Tools like Cursor output code that is mostly competent for the majority of practicing developers. When we consider that most developers are gluing together systems and developing simple CRUD applications, tools like Cursor shift the majority of work from creation into review. It is usually the case that the laborer spends the majority of his or her time on review and minor tweaks against generated code. The majority of effort goes into the tedium of testing, resolving nuanced issues, and preparing the code for review.

This is to simply say that the joy of programming is dead, slaughtered by the mechanization of AI tools.

Although there are domains where AI coding tools, in their current state, are mostly useless outside of test and documentation generation. In my current role, I created the first version of our data quality framework which abstracted Great Expectations into the execution of declarative YAML files. What I created was essentially a DSL which interpreted YAML files as s-expressions found in some Lisp languages (the car being the test itself and the cdr being the list of arguments), checked against a centralized registry if the test was valid, and if so followed through with type-safe execution. Cursor was trash at helping me.

This is the only moment in a recent time where I felt proud of my work, where it felt like my toil had greater meaning beyond the job. Some would argue that to find meaning in my job itself is a privilege, a luxury, but I would hope with the advent of technology and its miracles in 2025 that this would not be considered as such.

Perhaps the most tragic aspect of this mechanization of our labor is the inflation of our employer's expectations. What once took many days to complete can now be finished in a single day. Employers see the increase in story points as a sign that more is being done, even when most of the work completed in a sprint is built on shaky foundations. And, to be fair, they simply don't care. In an industry where the ideology of "move fast and break things" cast its shadows in every role, more is a virtue compared to less.

This desire for more output, for the reconciliation of their investments into expensive AI tools, manifests in performance reviews. The moment the majority of your team uses code generation tools to increase their productivity, which is to say the moment they perform competence through more visibly completed tickets, the artisan is punished. Even in teams without stack ranking, you are implicitly compared to your peers, and their output eclipses yours. The currency of management is visibility, and the artisan's value is undermined.

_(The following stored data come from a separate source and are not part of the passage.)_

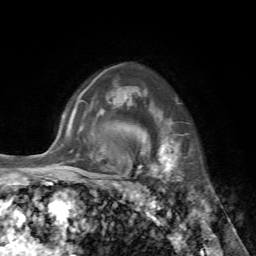
Breast MRI, one axial slice. Slice 55 of 72 in the series (ordered by position). Cropped to one breast. Dynamic contrast-enhanced series, time point 2 of 7 at this slice position (early post-contrast). 1.5 T. TE 4.2 ms, TR 8.7 ms. 2.2 mm slice thickness. 256 × 256 image matrix, field of view 180 × 180 mm. Female patient.
Outlined on this slice (semi-automatically segmented with operator editing):
- enhancing-tissue mask used for the functional tumour volume (all voxels passing the contrast-enhancement thresholds inside the analysis volume; usually the tumour): bounding box [x1, y1, x2, y2] px = [145, 122, 179, 179]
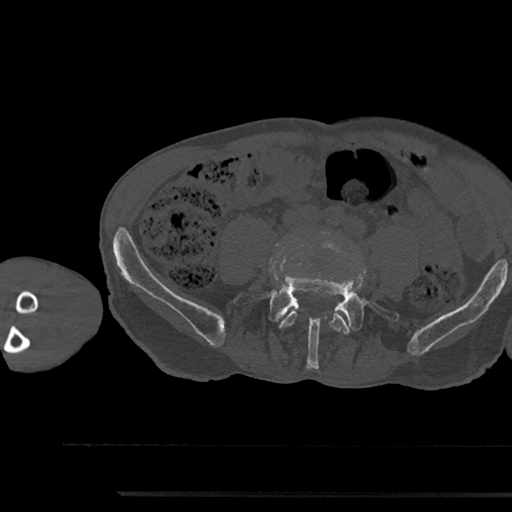
CT including the spine, one axial slice. Slice 371 of 797 in the series (ordered by position). Reconstruction kernel Br40s/3. 120 kVp. Bone window (W 1800 / L 400 HU). 512 × 512 image matrix. Patient: male, 79 years. Case-level facts recorded for this patient, not image findings: primary cancer: prostate.
Outlined on this slice (semi-automatically segmented with operator editing):
- L4 vertebra: bounding box <279,239,350,334> (left, top, right, bottom; pixels)
- L5 vertebra: <234,265,400,369>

This period of software development worries me. I worry for the students who manage to find junior level roles. If employers value productivity and quality, how will they meet expectations while building their craft? I worry that we find ourselves in a system where those trained before the advent of AI tools, those who are strong mid-level or senior developers, benefit disproportionately because they are already equipped with the tools to perform the tedium well.

Above all, I worry for the workers' ability to find satisfaction with their life. They are given a short time in this life, and most of them will spend a significant portion of their time at work. I believe the greatest struggle of our times is the ability to find meaning, dignity, and freedom in work, but it seems like one of the last paths that was both financially liberating and personally fulfilling is dying.